**Exercises:**
(a) From the Bobby Johnson profile, reproduce everything from "Personal information" down to "Miami (OH) (1991–1995)".
(b) List every NFL team named in the Bobby Johnson profile's sentence beginning "Johnson has served as an assistant coach".

**Text section:**
__________
Personal information
- Born: 1973 (age 52–53) Akron, Ohio, U.S.

Career information
- Position: Offensive tackle
- High school: Hoban (Akron)
- College: Miami (OH) (1991–1995)

Career history
- Akron Zips (1995–1998); Graduate assistant (1995–1996); ; Defensive line coach (1997–1998); ; ; Miami RedHawks (1999–2004); Tight ends coach (1999–2003); ; Offensive line coach (2004); ; ; Indiana Hoosiers (2005–2009) Offensive line coach; Buffalo Bills (2010–2011) Assistant offensive line coach; Jacksonville Jaguars (2012) Tight ends coach; Detroit Lions (2013–2014); Tight ends coach (2013); ; Assistant offensive line coach (2014); ; ; Oakland Raiders (2015–2017) Tight ends coach; Indianapolis Colts (2018) Assistant offensive line coach; Buffalo Bills (2019–2021) Offensive line coach; New York Giants (2022–2023) Offensive line coach; Washington Commanders (2024–2025) Offensive line coach; Cleveland Browns (2026–present) Assistant offensive line coach;

= Bobby Johnson (American football coach) =

American football coach (born 1973)

Bobby Johnson (born c. 1973) is an American professional football coach. He played college football for the Miami Redhawks. Johnson has served as an assistant coach for the NFL's Buffalo Bills, Indianapolis Colts, Oakland Raiders, Detroit Lions, Jacksonville Jaguars, New York Giants, and Washington Commanders

==Early life and playing career==
Johnson was born c. 1973 in Akron, Ohio, graduating from Hoban High School in 1991, where he excelled in football as well as track and field. He committed to Miami (Ohio) to play college football, where he was a 3-year starter at offensive tackle. He graduated in 1995 with a degree in health appraisal and sports organization.
__________
**Excerpted records:**
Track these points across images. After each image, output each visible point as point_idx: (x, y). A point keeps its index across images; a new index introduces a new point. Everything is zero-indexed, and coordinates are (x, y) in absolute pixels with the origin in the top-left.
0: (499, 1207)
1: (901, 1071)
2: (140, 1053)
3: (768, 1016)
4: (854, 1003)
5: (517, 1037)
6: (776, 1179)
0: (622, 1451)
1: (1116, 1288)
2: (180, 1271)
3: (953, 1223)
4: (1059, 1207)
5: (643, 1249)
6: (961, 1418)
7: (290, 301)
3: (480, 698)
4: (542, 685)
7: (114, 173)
__________
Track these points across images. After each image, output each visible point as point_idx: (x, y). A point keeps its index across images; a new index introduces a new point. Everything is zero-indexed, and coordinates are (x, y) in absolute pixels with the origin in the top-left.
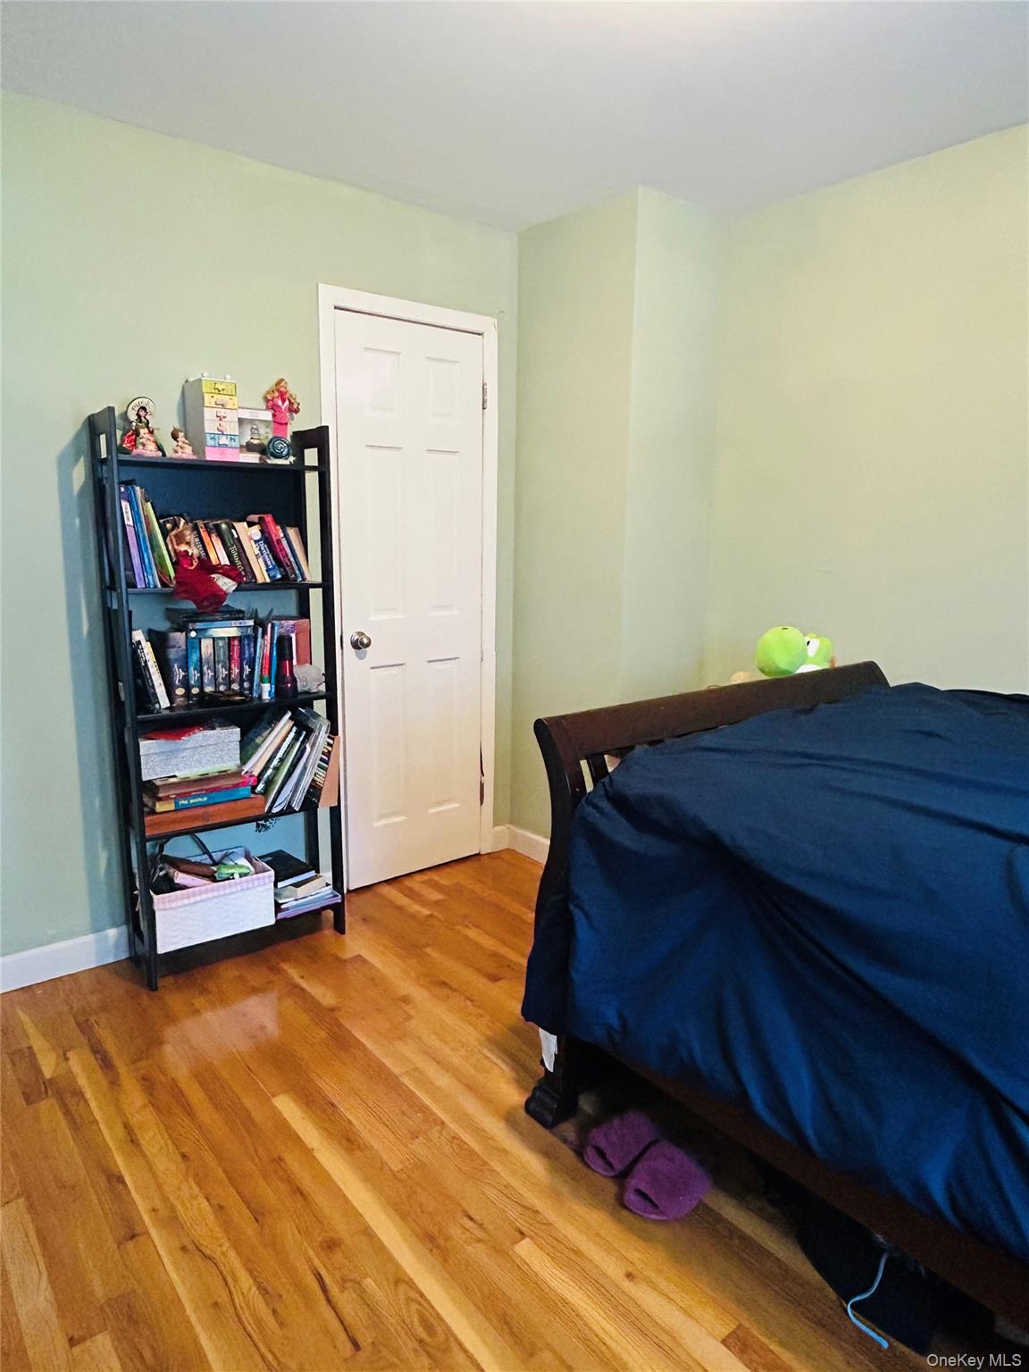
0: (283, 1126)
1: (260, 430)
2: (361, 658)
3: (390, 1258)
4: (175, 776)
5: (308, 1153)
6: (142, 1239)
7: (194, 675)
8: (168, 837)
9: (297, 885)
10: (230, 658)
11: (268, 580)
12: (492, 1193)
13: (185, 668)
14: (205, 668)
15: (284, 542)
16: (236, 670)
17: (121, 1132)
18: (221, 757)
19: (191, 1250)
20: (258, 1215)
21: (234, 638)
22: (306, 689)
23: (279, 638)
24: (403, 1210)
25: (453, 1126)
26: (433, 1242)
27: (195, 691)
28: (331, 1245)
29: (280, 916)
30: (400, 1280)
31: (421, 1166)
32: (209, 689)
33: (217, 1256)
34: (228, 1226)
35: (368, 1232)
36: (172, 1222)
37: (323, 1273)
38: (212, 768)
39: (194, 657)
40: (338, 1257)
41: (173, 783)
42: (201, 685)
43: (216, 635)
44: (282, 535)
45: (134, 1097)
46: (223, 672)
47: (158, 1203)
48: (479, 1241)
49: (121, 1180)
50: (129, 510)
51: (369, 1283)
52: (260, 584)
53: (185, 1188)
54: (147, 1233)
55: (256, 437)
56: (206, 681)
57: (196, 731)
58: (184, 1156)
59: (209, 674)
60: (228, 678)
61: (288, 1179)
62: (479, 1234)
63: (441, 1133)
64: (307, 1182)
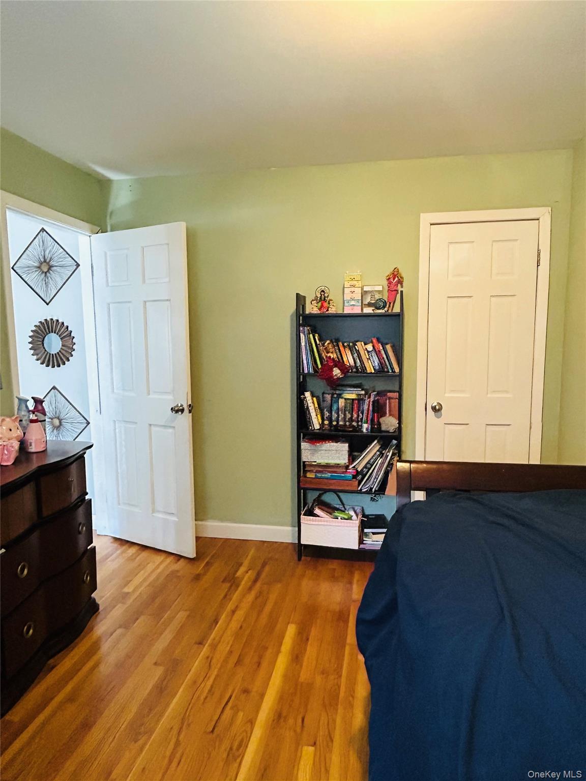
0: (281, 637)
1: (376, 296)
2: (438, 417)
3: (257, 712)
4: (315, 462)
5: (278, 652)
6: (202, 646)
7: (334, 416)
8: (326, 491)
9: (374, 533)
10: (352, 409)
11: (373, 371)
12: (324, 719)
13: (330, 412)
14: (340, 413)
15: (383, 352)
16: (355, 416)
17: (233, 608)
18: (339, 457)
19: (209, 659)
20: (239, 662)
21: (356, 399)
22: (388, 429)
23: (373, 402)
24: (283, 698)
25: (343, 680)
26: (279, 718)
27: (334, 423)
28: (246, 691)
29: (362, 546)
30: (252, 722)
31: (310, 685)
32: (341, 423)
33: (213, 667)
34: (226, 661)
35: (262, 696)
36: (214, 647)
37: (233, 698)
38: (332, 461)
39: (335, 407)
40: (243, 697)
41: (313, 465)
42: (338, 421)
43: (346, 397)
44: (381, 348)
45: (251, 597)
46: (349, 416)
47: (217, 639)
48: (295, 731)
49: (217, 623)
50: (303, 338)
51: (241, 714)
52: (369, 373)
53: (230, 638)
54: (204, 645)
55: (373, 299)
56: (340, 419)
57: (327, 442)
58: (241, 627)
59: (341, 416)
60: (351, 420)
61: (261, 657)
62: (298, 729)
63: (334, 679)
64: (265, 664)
__________
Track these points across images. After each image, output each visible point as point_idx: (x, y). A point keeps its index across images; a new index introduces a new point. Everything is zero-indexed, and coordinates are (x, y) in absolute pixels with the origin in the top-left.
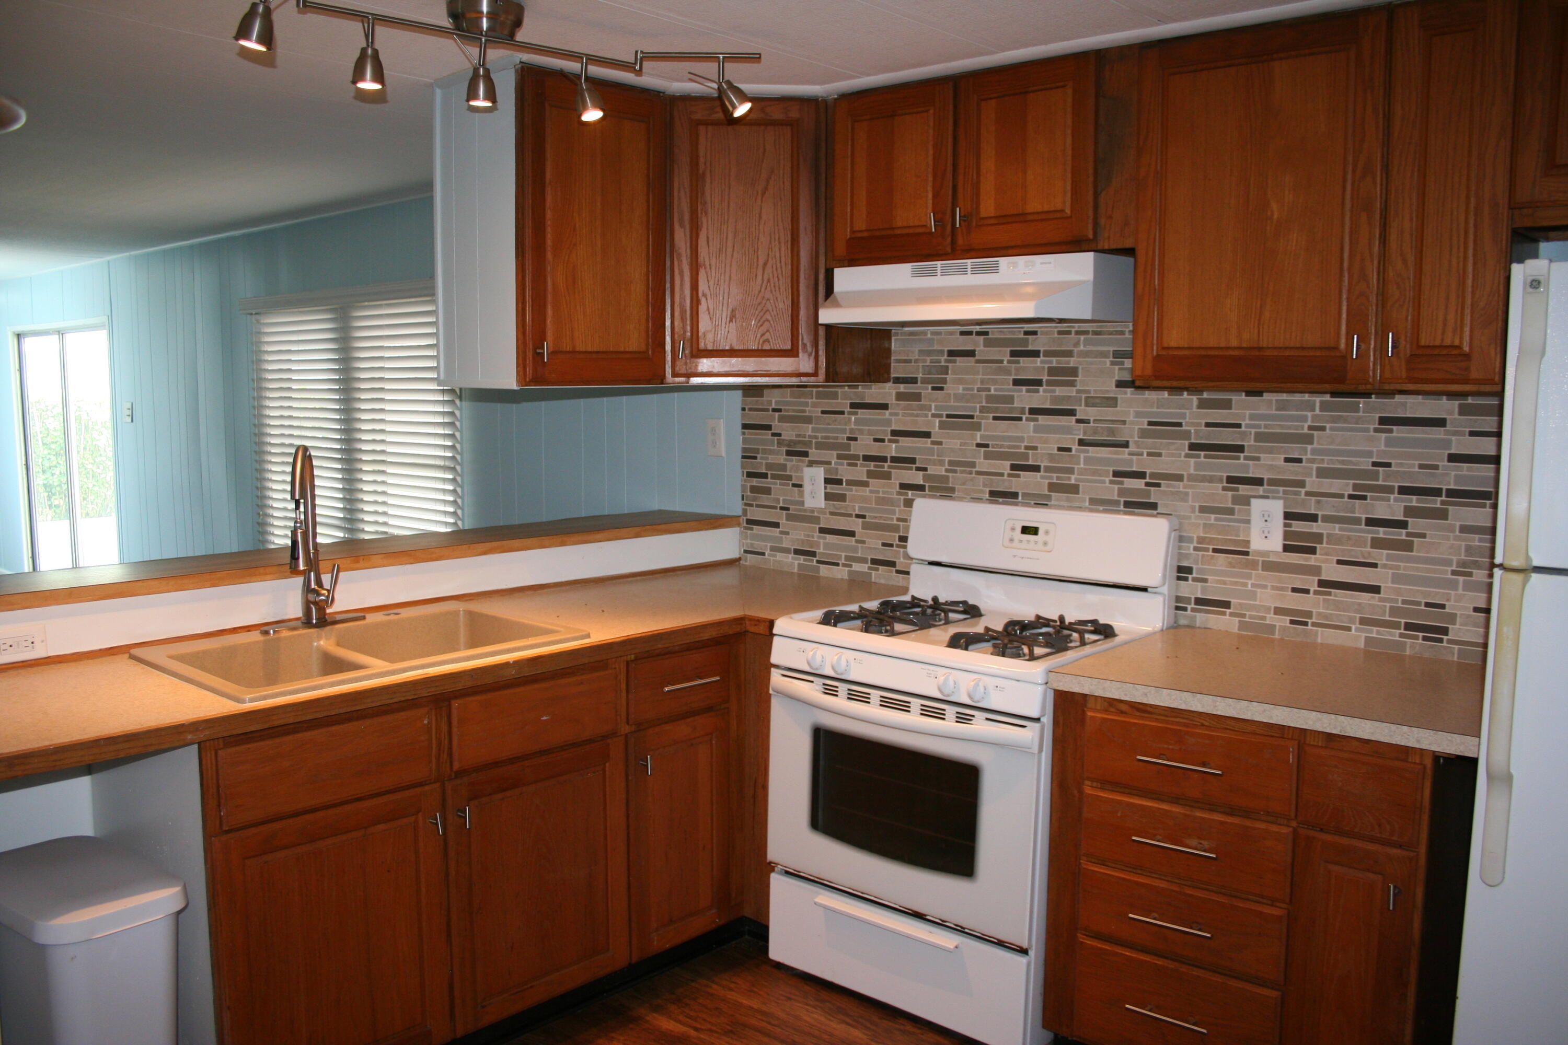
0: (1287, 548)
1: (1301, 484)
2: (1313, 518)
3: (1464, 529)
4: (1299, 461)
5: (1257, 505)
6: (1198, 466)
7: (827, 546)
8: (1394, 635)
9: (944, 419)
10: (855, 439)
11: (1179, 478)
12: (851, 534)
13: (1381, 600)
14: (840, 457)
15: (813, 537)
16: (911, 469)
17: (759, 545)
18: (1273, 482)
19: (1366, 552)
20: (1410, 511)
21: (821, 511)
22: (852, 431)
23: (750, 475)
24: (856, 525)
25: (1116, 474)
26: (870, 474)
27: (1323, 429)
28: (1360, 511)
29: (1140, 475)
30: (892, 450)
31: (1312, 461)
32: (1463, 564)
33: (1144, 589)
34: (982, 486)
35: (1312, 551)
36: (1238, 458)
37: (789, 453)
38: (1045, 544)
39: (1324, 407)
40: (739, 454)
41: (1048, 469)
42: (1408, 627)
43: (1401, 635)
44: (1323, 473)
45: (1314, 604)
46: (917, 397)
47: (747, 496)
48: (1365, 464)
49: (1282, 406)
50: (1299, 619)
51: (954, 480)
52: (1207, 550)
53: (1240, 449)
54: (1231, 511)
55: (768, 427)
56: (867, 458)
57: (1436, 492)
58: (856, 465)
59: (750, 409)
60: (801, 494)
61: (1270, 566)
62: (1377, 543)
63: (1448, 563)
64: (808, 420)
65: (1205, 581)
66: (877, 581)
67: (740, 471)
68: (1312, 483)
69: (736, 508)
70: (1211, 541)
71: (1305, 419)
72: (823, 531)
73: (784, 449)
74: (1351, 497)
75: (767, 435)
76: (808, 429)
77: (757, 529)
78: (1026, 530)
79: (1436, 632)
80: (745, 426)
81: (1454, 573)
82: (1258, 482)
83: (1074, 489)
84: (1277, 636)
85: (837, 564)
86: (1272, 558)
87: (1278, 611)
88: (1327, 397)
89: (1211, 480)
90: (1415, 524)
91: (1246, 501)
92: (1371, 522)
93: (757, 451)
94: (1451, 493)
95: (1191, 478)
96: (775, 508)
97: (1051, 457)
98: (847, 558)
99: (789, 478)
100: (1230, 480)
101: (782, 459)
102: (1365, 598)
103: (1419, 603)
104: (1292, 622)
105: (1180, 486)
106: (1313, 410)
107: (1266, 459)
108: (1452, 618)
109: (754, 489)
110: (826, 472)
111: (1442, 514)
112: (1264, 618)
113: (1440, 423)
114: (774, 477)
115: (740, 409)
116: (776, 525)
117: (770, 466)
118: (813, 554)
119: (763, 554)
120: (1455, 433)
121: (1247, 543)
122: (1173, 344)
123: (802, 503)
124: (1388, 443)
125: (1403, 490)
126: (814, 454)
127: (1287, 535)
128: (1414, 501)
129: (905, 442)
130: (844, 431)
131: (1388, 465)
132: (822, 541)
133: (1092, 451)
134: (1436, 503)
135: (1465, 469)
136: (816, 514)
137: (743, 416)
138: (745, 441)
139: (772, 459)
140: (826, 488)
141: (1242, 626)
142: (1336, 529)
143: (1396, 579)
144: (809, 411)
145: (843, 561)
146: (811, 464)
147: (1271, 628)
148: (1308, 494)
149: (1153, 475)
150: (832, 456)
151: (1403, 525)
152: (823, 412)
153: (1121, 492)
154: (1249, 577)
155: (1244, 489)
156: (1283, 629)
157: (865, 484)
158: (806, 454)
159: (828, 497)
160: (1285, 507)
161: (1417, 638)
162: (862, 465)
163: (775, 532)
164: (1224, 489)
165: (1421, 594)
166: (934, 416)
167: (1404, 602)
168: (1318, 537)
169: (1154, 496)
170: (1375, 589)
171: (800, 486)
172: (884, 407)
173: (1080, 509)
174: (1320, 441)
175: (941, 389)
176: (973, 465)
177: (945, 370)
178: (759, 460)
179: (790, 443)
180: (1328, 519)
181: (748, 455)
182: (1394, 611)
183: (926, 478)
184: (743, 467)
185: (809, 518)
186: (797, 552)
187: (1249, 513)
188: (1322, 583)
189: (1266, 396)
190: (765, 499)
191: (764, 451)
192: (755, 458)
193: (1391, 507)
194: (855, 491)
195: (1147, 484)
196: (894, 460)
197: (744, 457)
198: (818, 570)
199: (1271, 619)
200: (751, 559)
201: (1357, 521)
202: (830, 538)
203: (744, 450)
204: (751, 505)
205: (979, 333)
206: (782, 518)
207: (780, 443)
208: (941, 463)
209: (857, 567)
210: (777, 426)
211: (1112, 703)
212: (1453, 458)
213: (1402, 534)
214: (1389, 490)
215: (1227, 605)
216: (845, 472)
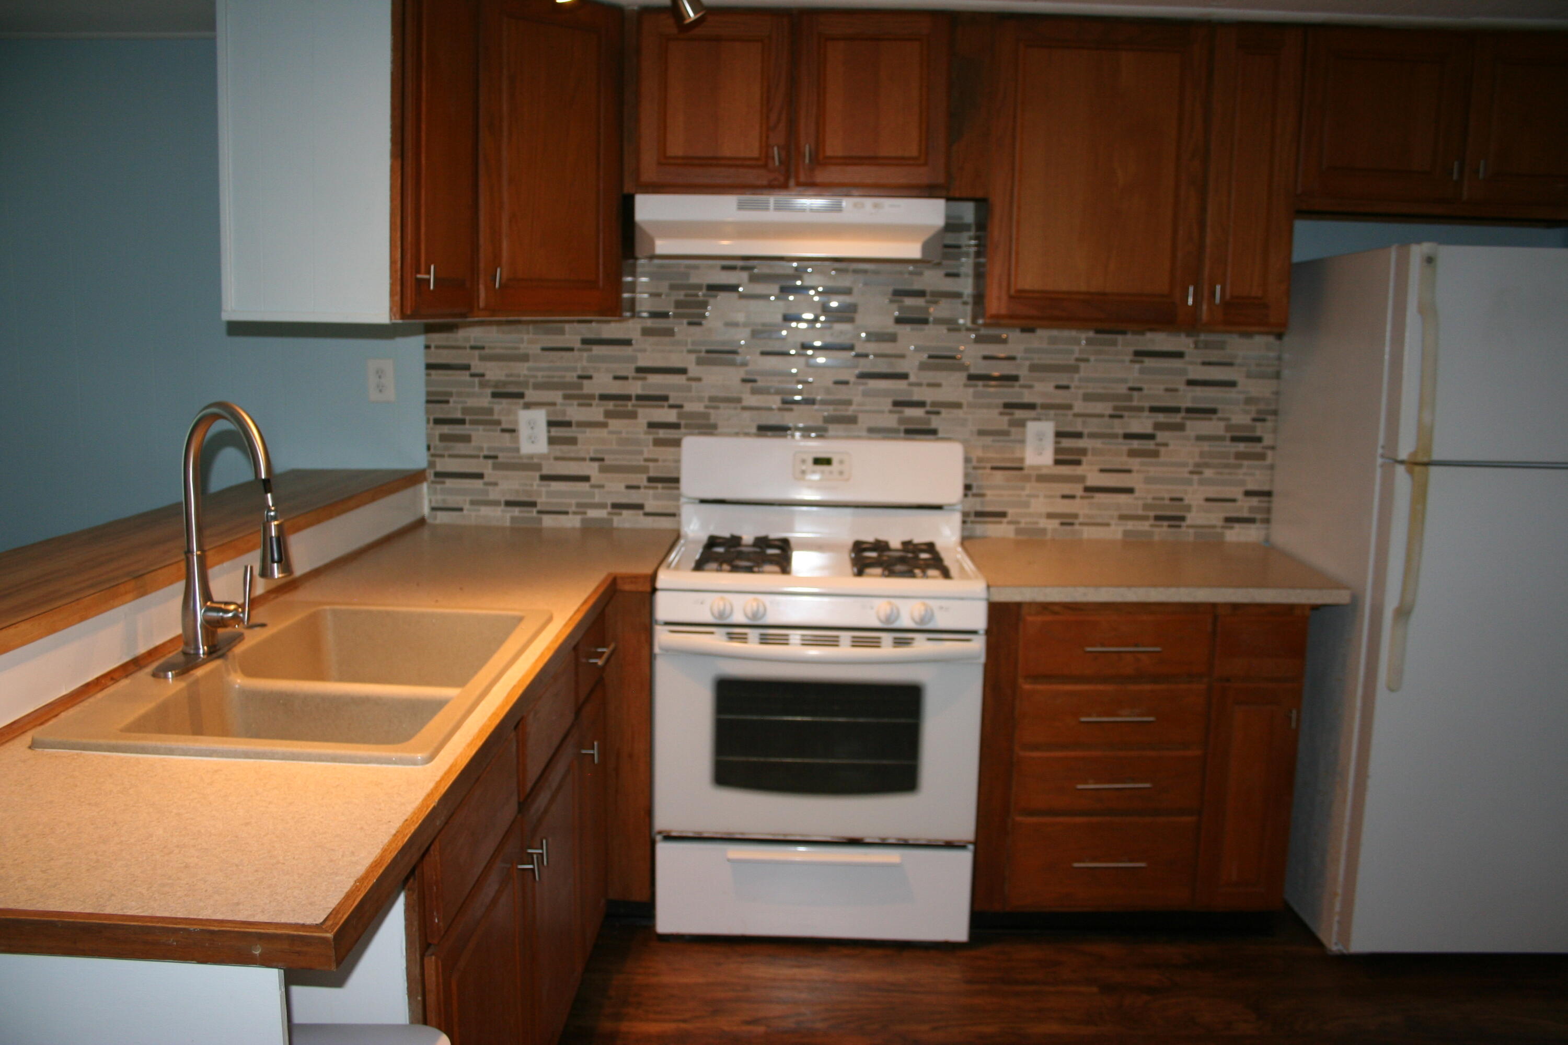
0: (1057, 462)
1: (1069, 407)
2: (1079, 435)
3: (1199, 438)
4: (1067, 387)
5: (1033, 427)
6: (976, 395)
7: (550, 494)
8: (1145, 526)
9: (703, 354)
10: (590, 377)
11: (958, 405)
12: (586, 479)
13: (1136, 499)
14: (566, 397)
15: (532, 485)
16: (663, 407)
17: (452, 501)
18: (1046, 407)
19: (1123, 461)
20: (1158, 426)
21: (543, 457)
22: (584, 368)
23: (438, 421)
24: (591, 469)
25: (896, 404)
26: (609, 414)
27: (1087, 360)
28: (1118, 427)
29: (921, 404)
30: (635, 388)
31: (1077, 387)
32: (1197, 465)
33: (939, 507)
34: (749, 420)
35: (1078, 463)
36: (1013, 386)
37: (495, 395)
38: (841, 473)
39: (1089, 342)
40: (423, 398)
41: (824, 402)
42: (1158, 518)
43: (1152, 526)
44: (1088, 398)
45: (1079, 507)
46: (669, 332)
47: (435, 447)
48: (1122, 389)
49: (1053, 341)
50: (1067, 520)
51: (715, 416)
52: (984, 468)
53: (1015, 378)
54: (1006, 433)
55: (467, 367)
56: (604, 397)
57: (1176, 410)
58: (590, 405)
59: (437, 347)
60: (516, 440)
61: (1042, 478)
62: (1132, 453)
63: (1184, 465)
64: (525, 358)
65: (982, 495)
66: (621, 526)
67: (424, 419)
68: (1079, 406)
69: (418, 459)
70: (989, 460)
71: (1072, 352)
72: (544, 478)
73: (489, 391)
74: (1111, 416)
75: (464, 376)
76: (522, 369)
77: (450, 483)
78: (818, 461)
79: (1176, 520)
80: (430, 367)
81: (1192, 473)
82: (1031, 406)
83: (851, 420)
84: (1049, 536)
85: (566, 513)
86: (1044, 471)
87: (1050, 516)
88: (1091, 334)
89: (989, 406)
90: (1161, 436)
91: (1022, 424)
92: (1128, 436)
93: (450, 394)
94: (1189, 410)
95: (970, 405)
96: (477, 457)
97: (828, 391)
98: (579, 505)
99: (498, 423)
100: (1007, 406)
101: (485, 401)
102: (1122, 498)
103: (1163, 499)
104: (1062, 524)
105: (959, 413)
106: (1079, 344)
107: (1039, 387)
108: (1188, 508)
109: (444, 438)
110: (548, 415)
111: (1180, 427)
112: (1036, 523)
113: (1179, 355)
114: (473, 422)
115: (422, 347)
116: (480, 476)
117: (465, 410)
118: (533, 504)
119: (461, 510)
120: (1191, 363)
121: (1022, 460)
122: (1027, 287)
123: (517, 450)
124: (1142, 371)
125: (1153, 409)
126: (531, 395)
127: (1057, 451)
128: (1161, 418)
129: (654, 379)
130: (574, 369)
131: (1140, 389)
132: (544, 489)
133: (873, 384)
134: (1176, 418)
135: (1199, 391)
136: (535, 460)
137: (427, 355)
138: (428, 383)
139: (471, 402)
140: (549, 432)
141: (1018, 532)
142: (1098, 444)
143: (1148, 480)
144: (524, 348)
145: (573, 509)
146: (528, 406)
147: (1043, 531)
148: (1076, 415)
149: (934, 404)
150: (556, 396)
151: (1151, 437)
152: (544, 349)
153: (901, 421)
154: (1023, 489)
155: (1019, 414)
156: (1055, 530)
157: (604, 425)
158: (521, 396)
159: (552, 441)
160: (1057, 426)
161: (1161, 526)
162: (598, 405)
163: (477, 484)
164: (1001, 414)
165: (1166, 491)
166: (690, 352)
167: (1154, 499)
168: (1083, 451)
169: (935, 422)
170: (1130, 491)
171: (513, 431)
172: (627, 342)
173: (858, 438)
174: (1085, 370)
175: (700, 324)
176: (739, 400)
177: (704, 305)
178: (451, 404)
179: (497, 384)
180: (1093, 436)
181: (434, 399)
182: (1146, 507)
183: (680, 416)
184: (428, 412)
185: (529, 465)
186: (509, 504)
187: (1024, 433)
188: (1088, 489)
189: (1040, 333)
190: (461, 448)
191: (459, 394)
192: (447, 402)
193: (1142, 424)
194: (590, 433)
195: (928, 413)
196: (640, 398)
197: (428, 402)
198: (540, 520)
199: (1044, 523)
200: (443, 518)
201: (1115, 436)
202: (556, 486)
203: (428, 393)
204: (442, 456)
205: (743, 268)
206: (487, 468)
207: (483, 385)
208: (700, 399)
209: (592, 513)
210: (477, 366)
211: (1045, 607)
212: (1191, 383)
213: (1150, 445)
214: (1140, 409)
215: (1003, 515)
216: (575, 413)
__________
**Outputs in order:**
(a)
Personal information
- Born: 1973 (age 52–53) Akron, Ohio, U.S.

Career information
- Position: Offensive tackle
- High school: Hoban (Akron)
- College: Miami (OH) (1991–1995)

(b)
Buffalo Bills
Indianapolis Colts
Oakland Raiders
Detroit Lions
Jacksonville Jaguars
New York Giants
Washington Commanders